# [Excerpted records]
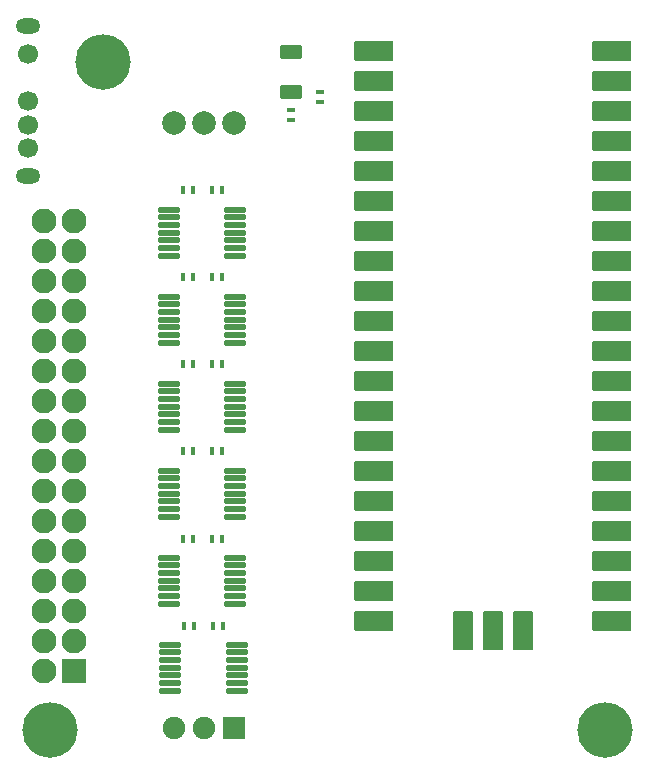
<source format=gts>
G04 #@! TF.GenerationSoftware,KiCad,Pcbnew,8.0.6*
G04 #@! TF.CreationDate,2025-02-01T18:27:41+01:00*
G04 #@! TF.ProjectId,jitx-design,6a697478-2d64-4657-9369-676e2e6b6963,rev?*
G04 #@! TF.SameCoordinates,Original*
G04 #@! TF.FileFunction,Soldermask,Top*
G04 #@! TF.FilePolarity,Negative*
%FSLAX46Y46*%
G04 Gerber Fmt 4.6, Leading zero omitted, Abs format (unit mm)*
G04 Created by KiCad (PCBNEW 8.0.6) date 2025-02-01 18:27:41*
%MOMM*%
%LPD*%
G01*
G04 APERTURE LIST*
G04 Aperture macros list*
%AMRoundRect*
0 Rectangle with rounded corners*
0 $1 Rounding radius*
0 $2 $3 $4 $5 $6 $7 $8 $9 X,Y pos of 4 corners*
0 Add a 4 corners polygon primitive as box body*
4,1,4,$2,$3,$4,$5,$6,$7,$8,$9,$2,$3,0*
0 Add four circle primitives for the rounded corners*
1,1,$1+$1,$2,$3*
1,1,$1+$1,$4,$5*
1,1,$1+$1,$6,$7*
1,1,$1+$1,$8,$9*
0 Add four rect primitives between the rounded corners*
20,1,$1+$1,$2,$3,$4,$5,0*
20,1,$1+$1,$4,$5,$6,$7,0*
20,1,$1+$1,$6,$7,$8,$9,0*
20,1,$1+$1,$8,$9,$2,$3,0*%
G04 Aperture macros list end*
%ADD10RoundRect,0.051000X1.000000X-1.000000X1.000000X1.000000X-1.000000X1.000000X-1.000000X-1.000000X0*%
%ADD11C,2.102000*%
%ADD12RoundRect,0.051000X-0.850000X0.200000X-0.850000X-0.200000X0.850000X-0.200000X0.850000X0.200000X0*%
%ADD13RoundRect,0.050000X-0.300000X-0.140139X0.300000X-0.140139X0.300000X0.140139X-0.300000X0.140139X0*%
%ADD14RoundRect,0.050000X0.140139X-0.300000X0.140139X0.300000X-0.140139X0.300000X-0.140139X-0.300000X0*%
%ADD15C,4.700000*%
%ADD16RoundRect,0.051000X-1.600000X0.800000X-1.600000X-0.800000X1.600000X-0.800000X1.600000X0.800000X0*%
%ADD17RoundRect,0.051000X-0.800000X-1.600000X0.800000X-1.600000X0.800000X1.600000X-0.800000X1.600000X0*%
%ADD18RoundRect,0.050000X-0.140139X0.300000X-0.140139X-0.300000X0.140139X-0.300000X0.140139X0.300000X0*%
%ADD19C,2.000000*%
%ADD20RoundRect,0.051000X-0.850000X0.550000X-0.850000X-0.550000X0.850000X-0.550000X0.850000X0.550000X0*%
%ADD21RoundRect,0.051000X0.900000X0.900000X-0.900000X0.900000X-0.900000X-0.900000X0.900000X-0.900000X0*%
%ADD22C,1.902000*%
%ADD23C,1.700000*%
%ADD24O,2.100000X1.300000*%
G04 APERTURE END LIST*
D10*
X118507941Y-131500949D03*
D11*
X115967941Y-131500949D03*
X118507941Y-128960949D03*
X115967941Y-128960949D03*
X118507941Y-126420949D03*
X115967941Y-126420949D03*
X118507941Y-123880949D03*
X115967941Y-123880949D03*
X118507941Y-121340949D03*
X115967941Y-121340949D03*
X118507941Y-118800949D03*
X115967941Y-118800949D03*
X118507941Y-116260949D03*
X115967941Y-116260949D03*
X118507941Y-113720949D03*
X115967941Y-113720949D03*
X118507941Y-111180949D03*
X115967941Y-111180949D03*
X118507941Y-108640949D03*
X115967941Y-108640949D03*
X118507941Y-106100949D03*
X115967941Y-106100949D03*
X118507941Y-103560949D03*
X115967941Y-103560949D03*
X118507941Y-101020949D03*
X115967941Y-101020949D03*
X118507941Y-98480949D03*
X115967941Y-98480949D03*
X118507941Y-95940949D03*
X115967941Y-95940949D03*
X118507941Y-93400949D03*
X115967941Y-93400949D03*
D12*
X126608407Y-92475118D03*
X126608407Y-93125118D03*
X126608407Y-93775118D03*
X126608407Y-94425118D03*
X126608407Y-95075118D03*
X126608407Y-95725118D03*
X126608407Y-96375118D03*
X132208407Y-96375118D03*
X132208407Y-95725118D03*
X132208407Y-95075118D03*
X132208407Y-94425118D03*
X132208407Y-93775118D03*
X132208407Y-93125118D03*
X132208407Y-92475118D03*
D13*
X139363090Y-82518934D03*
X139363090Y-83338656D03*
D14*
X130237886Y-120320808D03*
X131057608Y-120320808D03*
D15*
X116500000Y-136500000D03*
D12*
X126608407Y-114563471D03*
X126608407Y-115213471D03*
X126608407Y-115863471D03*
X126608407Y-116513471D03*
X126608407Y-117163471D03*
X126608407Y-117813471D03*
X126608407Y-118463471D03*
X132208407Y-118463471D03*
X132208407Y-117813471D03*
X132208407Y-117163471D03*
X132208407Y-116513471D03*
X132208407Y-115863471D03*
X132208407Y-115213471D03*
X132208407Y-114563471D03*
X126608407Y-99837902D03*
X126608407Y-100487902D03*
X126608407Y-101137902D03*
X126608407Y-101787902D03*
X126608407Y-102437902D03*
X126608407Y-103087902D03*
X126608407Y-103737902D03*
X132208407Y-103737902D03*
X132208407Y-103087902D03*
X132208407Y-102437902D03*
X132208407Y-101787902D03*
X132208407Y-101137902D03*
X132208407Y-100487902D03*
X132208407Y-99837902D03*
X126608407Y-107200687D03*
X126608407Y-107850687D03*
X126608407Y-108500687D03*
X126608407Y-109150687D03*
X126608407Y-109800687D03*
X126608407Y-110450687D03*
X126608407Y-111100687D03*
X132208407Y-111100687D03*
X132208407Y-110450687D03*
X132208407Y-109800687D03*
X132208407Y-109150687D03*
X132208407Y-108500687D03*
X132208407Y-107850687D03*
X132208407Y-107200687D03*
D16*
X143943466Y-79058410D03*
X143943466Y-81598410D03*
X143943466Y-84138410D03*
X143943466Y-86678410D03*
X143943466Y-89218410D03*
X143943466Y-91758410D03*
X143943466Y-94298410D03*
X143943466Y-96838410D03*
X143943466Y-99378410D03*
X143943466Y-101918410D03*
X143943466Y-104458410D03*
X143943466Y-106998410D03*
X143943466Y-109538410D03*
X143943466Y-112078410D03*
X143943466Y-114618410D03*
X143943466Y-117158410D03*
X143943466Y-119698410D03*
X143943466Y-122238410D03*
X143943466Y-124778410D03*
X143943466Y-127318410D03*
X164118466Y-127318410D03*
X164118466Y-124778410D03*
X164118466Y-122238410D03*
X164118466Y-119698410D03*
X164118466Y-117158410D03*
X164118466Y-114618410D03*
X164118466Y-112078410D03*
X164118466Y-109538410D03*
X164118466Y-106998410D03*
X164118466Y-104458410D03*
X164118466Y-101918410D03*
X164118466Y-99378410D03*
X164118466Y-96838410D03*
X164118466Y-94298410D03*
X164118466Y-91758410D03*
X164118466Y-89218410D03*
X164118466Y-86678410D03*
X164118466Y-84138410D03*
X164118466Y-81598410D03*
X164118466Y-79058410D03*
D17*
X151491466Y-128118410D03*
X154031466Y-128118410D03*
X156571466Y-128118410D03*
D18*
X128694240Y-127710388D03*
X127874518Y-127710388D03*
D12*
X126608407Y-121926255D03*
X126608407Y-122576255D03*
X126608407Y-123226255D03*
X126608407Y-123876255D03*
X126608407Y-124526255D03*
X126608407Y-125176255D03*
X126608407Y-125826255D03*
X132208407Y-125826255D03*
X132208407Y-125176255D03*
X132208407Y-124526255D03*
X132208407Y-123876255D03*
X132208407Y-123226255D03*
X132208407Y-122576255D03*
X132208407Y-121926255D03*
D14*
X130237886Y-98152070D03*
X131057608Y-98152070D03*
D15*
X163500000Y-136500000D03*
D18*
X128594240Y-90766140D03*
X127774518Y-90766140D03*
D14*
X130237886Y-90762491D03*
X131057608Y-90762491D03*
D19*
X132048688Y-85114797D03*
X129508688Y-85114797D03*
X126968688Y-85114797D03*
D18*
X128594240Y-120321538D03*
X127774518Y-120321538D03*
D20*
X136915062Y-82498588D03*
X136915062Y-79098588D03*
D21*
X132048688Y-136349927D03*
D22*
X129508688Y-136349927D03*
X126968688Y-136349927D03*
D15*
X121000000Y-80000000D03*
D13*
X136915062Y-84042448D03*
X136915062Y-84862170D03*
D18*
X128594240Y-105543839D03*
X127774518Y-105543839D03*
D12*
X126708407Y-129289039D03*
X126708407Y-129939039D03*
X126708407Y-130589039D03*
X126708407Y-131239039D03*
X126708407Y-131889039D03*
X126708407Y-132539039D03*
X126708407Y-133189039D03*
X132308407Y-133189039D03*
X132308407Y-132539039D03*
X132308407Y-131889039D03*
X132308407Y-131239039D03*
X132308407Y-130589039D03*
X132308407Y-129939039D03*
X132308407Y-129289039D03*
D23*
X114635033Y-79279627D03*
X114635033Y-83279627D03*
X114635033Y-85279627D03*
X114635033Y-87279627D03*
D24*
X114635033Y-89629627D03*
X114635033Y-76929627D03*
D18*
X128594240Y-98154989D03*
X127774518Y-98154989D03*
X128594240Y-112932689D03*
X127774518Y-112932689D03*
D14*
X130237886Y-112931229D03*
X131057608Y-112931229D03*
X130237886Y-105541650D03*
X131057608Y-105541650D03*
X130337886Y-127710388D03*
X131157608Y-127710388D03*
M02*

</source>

--

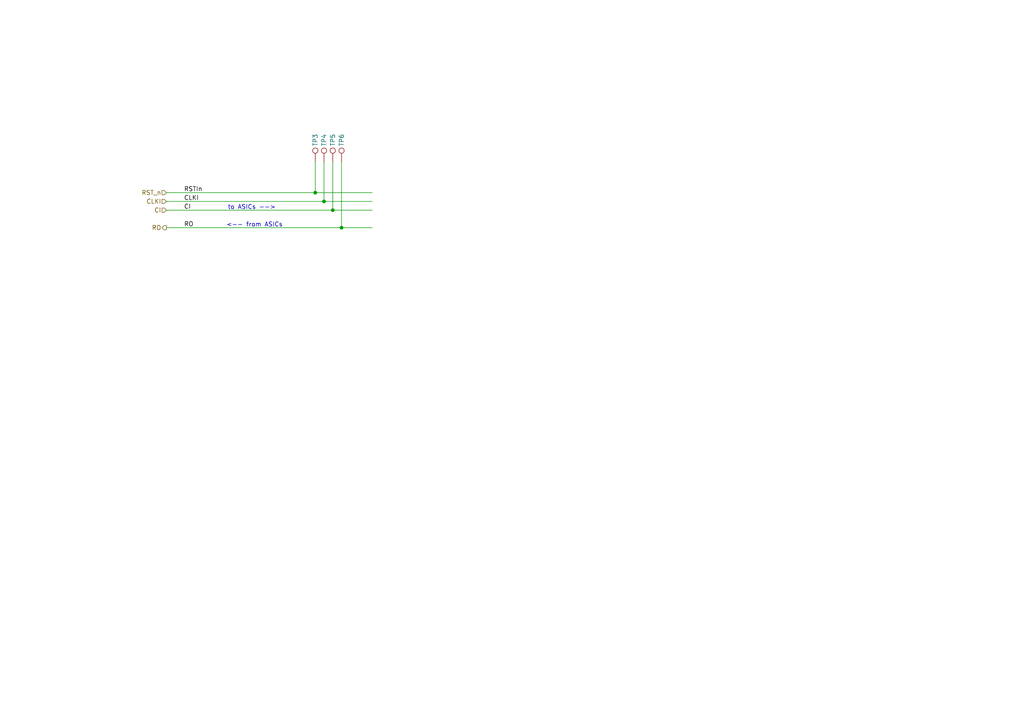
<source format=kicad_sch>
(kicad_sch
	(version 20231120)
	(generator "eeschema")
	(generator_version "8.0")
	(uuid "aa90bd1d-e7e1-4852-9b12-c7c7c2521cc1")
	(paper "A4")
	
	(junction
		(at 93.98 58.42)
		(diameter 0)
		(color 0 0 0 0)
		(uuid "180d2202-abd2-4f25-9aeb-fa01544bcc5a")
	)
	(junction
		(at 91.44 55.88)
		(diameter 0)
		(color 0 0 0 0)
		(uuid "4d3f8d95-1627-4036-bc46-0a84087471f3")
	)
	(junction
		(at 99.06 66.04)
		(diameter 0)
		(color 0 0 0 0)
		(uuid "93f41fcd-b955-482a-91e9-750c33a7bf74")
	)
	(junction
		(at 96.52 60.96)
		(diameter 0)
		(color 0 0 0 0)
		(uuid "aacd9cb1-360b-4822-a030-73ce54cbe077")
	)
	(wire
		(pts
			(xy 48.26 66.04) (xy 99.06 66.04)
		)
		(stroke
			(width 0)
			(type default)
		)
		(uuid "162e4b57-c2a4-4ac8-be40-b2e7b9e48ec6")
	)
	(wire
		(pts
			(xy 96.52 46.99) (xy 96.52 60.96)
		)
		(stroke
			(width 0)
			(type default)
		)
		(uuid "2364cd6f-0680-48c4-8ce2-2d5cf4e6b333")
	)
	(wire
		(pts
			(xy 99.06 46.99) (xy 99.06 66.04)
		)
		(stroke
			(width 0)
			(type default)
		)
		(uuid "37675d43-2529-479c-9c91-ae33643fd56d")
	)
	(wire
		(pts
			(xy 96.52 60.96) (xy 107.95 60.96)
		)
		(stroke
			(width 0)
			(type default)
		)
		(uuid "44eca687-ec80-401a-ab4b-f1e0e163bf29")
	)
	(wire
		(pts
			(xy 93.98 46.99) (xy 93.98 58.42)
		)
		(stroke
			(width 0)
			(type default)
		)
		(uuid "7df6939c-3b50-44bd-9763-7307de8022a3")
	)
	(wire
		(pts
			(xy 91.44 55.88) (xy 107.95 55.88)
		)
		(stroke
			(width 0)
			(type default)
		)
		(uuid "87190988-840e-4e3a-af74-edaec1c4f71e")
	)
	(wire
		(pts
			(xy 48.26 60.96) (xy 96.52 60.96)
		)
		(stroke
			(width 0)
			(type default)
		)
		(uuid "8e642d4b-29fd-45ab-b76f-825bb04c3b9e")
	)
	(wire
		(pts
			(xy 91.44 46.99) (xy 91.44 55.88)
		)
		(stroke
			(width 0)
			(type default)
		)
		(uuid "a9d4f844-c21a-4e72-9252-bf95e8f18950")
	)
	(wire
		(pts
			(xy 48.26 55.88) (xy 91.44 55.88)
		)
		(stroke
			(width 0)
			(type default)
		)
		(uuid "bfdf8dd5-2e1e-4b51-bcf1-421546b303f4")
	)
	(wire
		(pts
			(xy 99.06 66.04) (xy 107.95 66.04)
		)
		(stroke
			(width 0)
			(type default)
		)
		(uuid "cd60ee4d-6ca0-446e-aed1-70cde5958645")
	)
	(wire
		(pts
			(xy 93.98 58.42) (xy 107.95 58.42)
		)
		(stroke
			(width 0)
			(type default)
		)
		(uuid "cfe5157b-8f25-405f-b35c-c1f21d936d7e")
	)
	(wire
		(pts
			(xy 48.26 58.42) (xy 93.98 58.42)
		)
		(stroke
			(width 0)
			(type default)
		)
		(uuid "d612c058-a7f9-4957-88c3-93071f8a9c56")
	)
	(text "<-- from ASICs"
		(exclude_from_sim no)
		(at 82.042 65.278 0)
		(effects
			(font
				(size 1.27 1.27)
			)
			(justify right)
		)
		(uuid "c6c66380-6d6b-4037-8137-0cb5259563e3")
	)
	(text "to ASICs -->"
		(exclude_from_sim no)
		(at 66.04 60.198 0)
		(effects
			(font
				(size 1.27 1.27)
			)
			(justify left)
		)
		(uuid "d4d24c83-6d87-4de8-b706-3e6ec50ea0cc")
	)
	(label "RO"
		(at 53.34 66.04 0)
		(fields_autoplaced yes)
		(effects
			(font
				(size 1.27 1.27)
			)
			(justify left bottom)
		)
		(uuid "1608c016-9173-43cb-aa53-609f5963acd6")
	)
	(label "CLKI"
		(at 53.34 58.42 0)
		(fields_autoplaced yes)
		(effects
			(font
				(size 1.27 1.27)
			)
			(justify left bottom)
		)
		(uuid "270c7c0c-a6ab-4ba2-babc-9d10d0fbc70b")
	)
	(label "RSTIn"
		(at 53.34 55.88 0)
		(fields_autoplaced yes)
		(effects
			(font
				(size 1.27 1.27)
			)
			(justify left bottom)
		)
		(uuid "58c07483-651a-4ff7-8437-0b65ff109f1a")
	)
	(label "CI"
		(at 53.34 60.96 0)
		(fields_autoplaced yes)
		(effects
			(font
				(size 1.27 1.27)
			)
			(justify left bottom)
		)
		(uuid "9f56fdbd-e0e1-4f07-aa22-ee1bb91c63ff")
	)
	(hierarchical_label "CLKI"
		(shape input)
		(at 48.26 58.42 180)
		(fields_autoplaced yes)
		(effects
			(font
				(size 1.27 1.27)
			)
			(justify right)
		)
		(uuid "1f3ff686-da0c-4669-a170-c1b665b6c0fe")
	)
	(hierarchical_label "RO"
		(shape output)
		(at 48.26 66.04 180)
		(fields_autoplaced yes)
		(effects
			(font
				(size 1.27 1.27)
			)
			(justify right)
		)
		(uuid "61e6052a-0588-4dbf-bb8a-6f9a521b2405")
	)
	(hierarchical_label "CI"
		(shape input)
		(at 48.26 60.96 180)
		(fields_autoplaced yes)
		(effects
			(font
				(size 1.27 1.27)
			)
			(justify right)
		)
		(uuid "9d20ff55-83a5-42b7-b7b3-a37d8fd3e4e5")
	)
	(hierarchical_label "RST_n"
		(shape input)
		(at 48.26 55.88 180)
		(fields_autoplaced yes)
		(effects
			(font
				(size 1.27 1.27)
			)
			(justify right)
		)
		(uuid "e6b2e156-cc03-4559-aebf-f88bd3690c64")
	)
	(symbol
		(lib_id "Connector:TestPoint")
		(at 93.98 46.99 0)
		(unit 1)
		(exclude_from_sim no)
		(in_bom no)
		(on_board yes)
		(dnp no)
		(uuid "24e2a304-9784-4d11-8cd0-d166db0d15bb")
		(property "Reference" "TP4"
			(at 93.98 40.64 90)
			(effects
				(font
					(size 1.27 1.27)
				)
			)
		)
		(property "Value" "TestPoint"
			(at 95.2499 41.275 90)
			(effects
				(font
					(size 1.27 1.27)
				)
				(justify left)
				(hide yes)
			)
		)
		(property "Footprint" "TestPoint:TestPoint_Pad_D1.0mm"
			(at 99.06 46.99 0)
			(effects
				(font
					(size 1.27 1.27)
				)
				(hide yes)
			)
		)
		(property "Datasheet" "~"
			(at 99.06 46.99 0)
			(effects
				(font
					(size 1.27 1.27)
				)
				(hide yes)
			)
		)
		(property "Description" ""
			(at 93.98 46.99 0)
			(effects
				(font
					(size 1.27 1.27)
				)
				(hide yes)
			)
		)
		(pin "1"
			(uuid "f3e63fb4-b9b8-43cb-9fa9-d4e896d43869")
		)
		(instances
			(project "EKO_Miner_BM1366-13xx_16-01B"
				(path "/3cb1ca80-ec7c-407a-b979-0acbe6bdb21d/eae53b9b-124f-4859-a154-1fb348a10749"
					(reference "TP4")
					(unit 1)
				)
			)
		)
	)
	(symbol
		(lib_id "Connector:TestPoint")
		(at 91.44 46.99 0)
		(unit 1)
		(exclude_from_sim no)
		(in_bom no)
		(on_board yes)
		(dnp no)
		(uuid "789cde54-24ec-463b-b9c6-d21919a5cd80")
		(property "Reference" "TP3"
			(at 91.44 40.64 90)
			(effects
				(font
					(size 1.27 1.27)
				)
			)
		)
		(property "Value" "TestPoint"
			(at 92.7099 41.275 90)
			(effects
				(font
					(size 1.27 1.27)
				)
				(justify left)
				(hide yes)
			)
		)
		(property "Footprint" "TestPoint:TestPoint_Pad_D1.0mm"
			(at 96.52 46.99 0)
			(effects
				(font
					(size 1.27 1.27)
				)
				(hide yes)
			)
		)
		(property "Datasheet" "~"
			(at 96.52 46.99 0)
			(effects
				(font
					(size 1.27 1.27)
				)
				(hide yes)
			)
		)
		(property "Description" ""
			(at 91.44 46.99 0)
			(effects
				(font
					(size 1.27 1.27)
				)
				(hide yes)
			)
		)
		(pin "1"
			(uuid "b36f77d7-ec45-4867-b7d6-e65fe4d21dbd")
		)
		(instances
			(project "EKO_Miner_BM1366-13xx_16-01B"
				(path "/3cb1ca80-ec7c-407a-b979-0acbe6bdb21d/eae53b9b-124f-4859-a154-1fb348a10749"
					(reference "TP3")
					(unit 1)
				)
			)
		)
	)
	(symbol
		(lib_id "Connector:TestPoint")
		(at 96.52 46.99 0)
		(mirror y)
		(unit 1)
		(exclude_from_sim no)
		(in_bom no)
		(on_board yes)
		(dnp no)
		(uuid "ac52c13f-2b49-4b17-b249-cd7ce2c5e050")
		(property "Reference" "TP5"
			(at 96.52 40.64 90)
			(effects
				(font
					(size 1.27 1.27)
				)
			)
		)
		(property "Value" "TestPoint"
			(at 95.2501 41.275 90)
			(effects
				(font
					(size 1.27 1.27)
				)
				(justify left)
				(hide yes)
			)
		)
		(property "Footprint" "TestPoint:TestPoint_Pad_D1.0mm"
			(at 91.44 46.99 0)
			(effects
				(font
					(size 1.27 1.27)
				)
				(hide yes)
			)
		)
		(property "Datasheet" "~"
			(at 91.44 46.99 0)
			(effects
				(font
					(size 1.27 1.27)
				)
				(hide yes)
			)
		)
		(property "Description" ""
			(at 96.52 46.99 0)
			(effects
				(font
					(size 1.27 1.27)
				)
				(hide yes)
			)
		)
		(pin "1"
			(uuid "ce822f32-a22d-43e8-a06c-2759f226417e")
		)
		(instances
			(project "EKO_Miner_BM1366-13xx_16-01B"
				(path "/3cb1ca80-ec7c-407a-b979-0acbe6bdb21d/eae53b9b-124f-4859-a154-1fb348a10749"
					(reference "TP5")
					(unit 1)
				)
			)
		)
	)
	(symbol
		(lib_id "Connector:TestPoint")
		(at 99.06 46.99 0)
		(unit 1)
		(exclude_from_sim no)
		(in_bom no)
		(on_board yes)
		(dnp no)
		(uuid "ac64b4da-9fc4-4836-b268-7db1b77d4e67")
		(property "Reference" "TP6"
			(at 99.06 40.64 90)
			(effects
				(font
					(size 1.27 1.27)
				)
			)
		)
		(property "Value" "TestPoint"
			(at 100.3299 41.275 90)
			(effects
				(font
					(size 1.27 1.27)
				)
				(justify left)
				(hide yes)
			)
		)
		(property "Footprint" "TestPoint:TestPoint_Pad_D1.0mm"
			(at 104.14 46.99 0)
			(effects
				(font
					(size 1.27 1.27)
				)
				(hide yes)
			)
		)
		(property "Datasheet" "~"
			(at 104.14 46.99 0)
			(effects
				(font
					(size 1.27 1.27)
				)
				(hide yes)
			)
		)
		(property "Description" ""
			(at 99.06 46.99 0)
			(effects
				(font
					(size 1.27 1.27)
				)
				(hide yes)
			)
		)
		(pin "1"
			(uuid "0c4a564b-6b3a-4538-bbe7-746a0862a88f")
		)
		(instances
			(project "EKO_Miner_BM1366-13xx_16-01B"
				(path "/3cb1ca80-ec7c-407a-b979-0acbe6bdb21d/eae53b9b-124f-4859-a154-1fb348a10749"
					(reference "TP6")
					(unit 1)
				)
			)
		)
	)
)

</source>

...

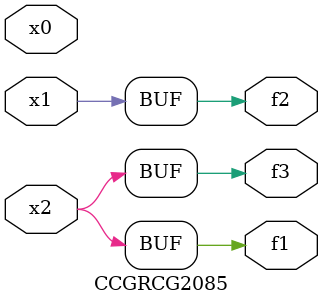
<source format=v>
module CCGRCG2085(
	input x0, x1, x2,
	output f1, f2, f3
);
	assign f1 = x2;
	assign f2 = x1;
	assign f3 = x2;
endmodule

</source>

# [Activity]
Out of the data above, give again only the lines starting at the one holding "X126608407Y-95075118D03*" and ending at the one holding "X132208407Y-100487902D03*", unchanged.

# [Problem solution]
X126608407Y-95075118D03*
X126608407Y-95725118D03*
X126608407Y-96375118D03*
X132208407Y-96375118D03*
X132208407Y-95725118D03*
X132208407Y-95075118D03*
X132208407Y-94425118D03*
X132208407Y-93775118D03*
X132208407Y-93125118D03*
X132208407Y-92475118D03*
D13*
X139363090Y-82518934D03*
X139363090Y-83338656D03*
D14*
X130237886Y-120320808D03*
X131057608Y-120320808D03*
D15*
X116500000Y-136500000D03*
D12*
X126608407Y-114563471D03*
X126608407Y-115213471D03*
X126608407Y-115863471D03*
X126608407Y-116513471D03*
X126608407Y-117163471D03*
X126608407Y-117813471D03*
X126608407Y-118463471D03*
X132208407Y-118463471D03*
X132208407Y-117813471D03*
X132208407Y-117163471D03*
X132208407Y-116513471D03*
X132208407Y-115863471D03*
X132208407Y-115213471D03*
X132208407Y-114563471D03*
X126608407Y-99837902D03*
X126608407Y-100487902D03*
X126608407Y-101137902D03*
X126608407Y-101787902D03*
X126608407Y-102437902D03*
X126608407Y-103087902D03*
X126608407Y-103737902D03*
X132208407Y-103737902D03*
X132208407Y-103087902D03*
X132208407Y-102437902D03*
X132208407Y-101787902D03*
X132208407Y-101137902D03*
X132208407Y-100487902D03*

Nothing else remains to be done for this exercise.